Last month a workshop organised with IUCN, the Fiji Women’s Crisis Centre and the Pacific Recycling Foundation was attended by most of the women.

 

“The workshop was about human rights, gender, legal literacy, financial literacy and one of the key findings in that workshop was the stigma attached to waste pick- ing and one of the contributors to the stigma was the name ‘informal waste pickers.”

IUCN Climate Change Co-ordinator Paul Katirewa said many of the women engaged in the assortment and collection of mixed waste were exposed to very toxic waste and conditions

“So, women especially, you are challenged because if you are injured or unwell, you will not be able to attend to your families as well,” he said.

“That’s why it’s really important for you to be safe in the working environment.
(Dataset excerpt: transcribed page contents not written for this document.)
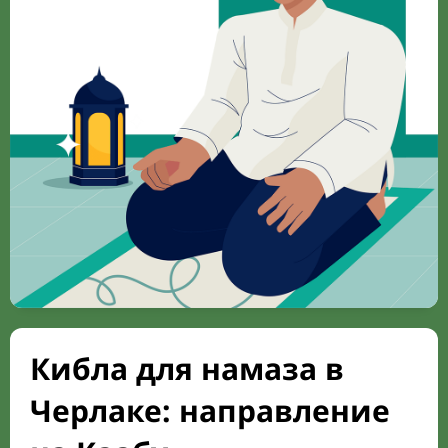
Кибла для намаза в
Черлаке: направление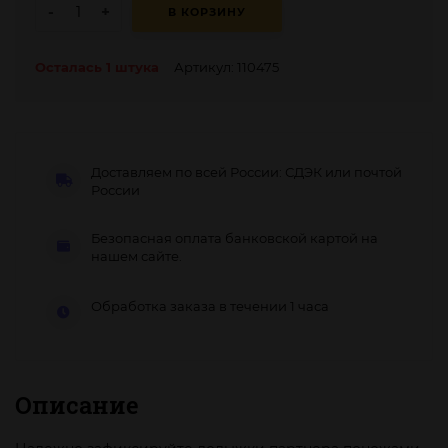
-
+
В КОРЗИНУ
Осталась 1 штука
Артикул: 110475
Доставляем по всей России: СДЭК или почтой
России
Безопасная оплата банковской картой на
нашем сайте.
Обработка заказа в течении 1 часа
Описание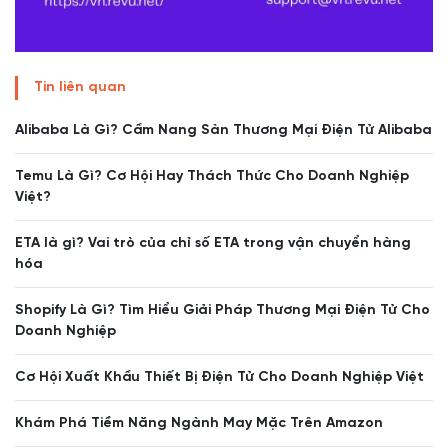
Tin liên quan
Alibaba Là Gì? Cẩm Nang Sàn Thương Mại Điện Tử Alibaba
Temu Là Gì? Cơ Hội Hay Thách Thức Cho Doanh Nghiệp
Việt?
ETA là gì? Vai trò của chỉ số ETA trong vận chuyển hàng
hóa
Shopify Là Gì? Tìm Hiểu Giải Pháp Thương Mại Điện Tử Cho
Doanh Nghiệp
Cơ Hội Xuất Khẩu Thiết Bị Điện Tử Cho Doanh Nghiệp Việt
Khám Phá Tiềm Năng Ngành May Mặc Trên Amazon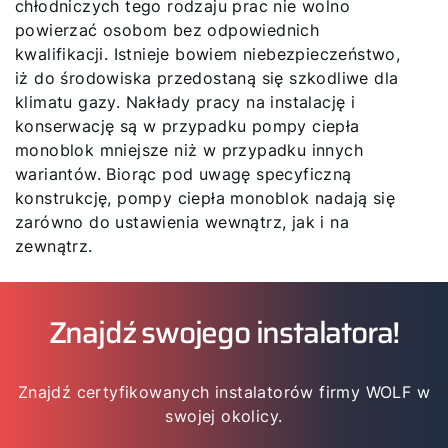
chłodniczych tego rodzaju prac nie wolno
powierzać osobom bez odpowiednich
kwalifikacji. Istnieje bowiem niebezpieczeństwo,
iż do środowiska przedostaną się szkodliwe dla
klimatu gazy. Nakłady pracy na instalację i
konserwację są w przypadku pompy ciepła
monoblok mniejsze niż w przypadku innych
wariantów. Biorąc pod uwagę specyficzną
konstrukcję, pompy ciepła monoblok nadają się
zarówno do ustawienia wewnątrz, jak i na
zewnątrz.
Znajdź swojego instalatora!
Znajdź certyfikowanych instalatorów firmy WOLF w
swojej okolicy.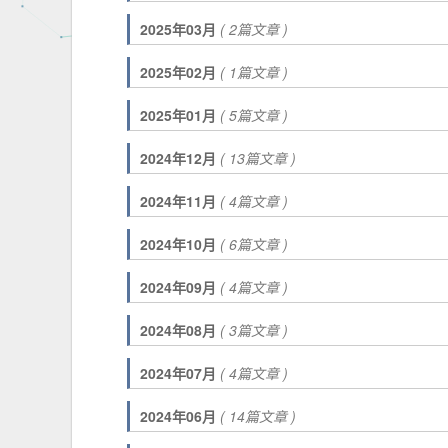
2025年03月
( 2篇文章 )
2025年02月
( 1篇文章 )
2025年01月
( 5篇文章 )
2024年12月
( 13篇文章 )
2024年11月
( 4篇文章 )
2024年10月
( 6篇文章 )
2024年09月
( 4篇文章 )
2024年08月
( 3篇文章 )
2024年07月
( 4篇文章 )
2024年06月
( 14篇文章 )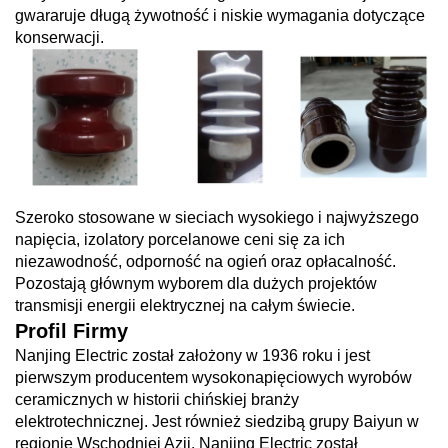
gwararuje długą żywotność i niskie wymagania dotyczące
konserwacji.
Szeroko stosowane w sieciach wysokiego i najwyższego
napięcia, izolatory porcelanowe ceni się za ich
niezawodność, odporność na ogień oraz opłacalność.
Pozostają głównym wyborem dla dużych projektów
transmisji energii elektrycznej na całym świecie.
Profil Firmy
Nanjing Electric został założony w 1936 roku i jest
pierwszym producentem wysokonapięciowych wyrobów
ceramicznych w historii chińskiej branży
elektrotechnicznej. Jest również siedzibą grupy Baiyun w
regionie Wschodniej Azji. Nanjing Electric został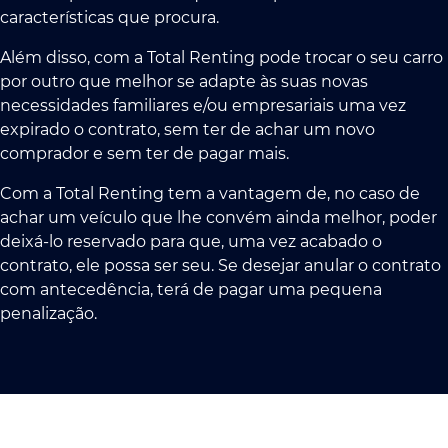
características que procura.
Além disso, com a Total Renting pode trocar o seu carro
por outro que melhor se adapte às suas novas
necessidades familiares e/ou empresariais uma vez
expirado o contrato, sem ter de achar um novo
comprador e sem ter de pagar mais.
Com a Total Renting tem a vantagem de, no caso de
achar um veículo que lhe convém ainda melhor, poder
deixá-lo reservado para que, uma vez acabado o
contrato, ele possa ser seu. Se desejar anular o contrato
com antecedência, terá de pagar uma pequena
penalização.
So, providing you access to protective gear, footwear, masks, gloves, is going to benefit you and that trickle down to your families as well.”

 

Lautoka City Council Manager Health Services Rouhit Karan Singh said the programme was piloted at field 40 in Lautoka in 2010, however the recycling rate was 30 per cent eventually dropping to 3 per cent within two years

“I will say on a monthly basis you are collecting 30 to 40 per cent of the waste as recyclables at the land- fill site,” he said.

Collection Pillars of Recycling member, Asenaca Loli, said this would be the sixth year that she worked at the Vunato landfill site.

“We started with cane cutting. I used to watch these ladies who were waste pickers so I wrote to the council requesting to be a member,” she said.

The mother of five said she spends around eight hours in the Vunato landfill site sorting through cans, and aluminium materials or copper electrical wires which she cleaned and took to the waste recyclers to sell.